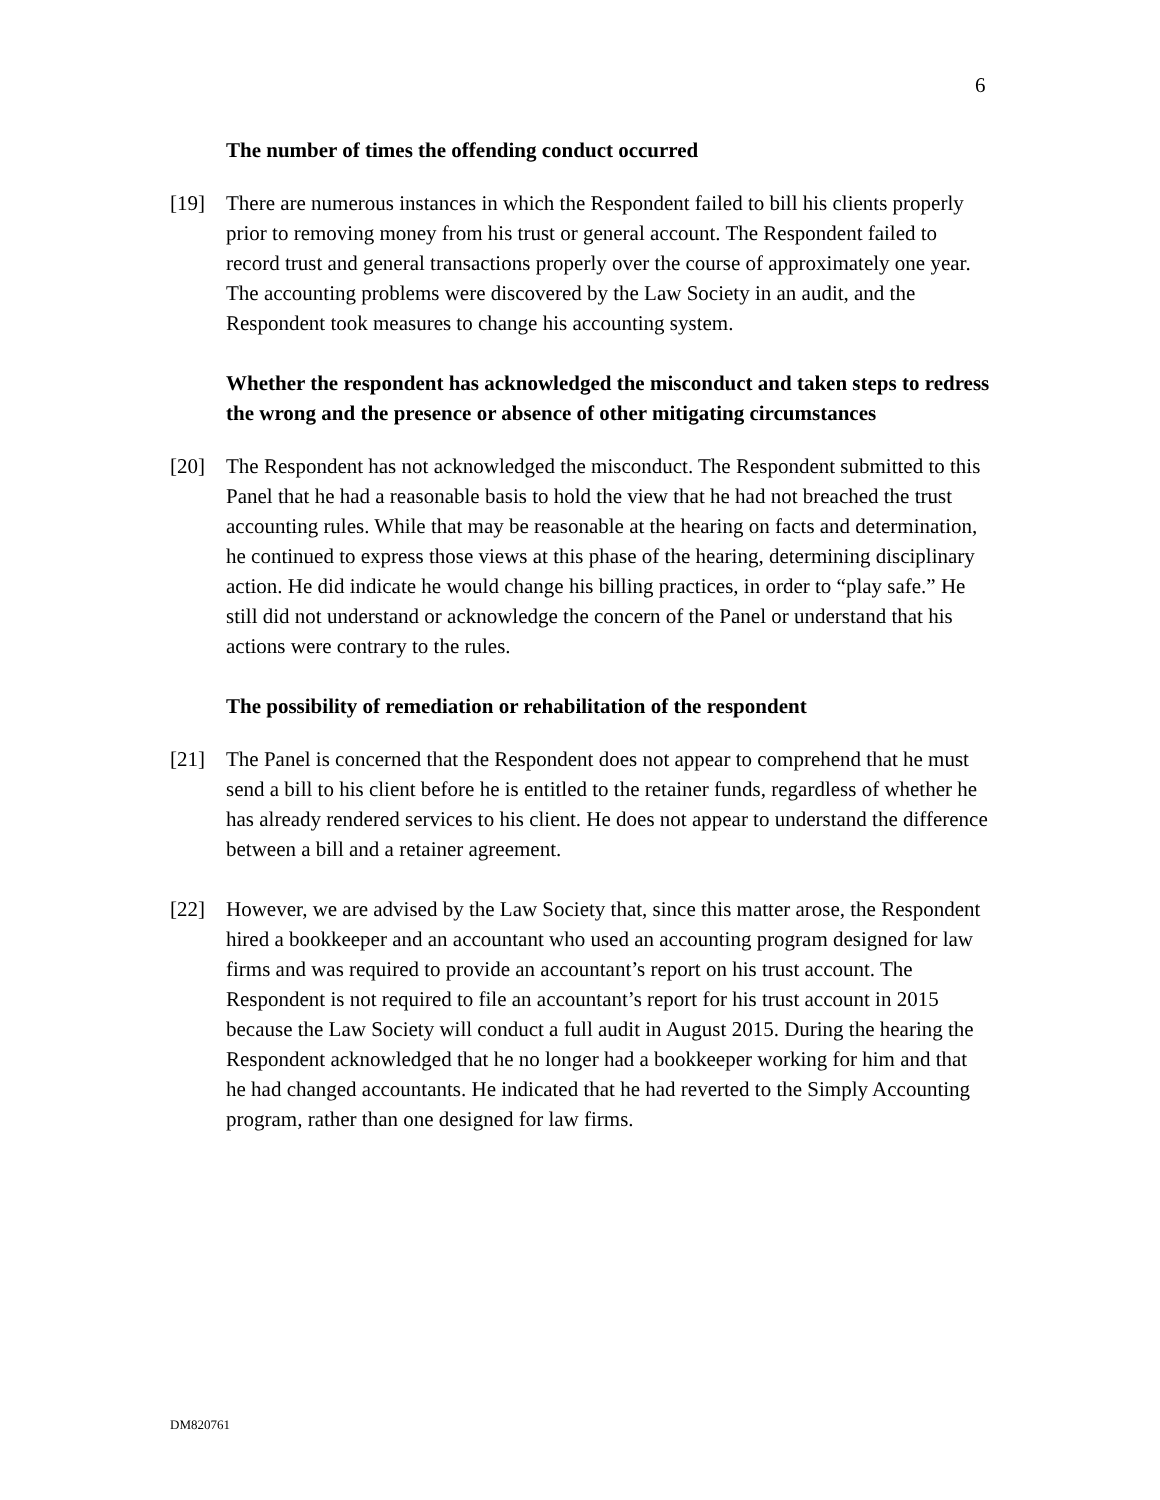6
The number of times the offending conduct occurred
[19] There are numerous instances in which the Respondent failed to bill his clients properly prior to removing money from his trust or general account. The Respondent failed to record trust and general transactions properly over the course of approximately one year. The accounting problems were discovered by the Law Society in an audit, and the Respondent took measures to change his accounting system.
Whether the respondent has acknowledged the misconduct and taken steps to redress the wrong and the presence or absence of other mitigating circumstances
[20] The Respondent has not acknowledged the misconduct. The Respondent submitted to this Panel that he had a reasonable basis to hold the view that he had not breached the trust accounting rules. While that may be reasonable at the hearing on facts and determination, he continued to express those views at this phase of the hearing, determining disciplinary action. He did indicate he would change his billing practices, in order to “play safe.” He still did not understand or acknowledge the concern of the Panel or understand that his actions were contrary to the rules.
The possibility of remediation or rehabilitation of the respondent
[21] The Panel is concerned that the Respondent does not appear to comprehend that he must send a bill to his client before he is entitled to the retainer funds, regardless of whether he has already rendered services to his client. He does not appear to understand the difference between a bill and a retainer agreement.
[22] However, we are advised by the Law Society that, since this matter arose, the Respondent hired a bookkeeper and an accountant who used an accounting program designed for law firms and was required to provide an accountant’s report on his trust account. The Respondent is not required to file an accountant’s report for his trust account in 2015 because the Law Society will conduct a full audit in August 2015. During the hearing the Respondent acknowledged that he no longer had a bookkeeper working for him and that he had changed accountants. He indicated that he had reverted to the Simply Accounting program, rather than one designed for law firms.
DM820761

**What you need to do:**
Search the records above for the string "accounting". Copy every line that contains it.

**Response for this exercise:**
[19] There are numerous instances in which the Respondent failed to bill his clients properly prior to removing money from his trust or general account. The Respondent failed to record trust and general transactions properly over the course of approximately one year. The accounting problems were discovered by the Law Society in an audit, and the Respondent took measures to change his accounting system.
[20] The Respondent has not acknowledged the misconduct. The Respondent submitted to this Panel that he had a reasonable basis to hold the view that he had not breached the trust accounting rules. While that may be reasonable at the hearing on facts and determination, he continued to express those views at this phase of the hearing, determining disciplinary action. He did indicate he would change his billing practices, in order to “play safe.” He still did not understand or acknowledge the concern of the Panel or understand that his actions were contrary to the rules.
[22] However, we are advised by the Law Society that, since this matter arose, the Respondent hired a bookkeeper and an accountant who used an accounting program designed for law firms and was required to provide an accountant’s report on his trust account. The Respondent is not required to file an accountant’s report for his trust account in 2015 because the Law Society will conduct a full audit in August 2015. During the hearing the Respondent acknowledged that he no longer had a bookkeeper working for him and that he had changed accountants. He indicated that he had reverted to the Simply Accounting program, rather than one designed for law firms.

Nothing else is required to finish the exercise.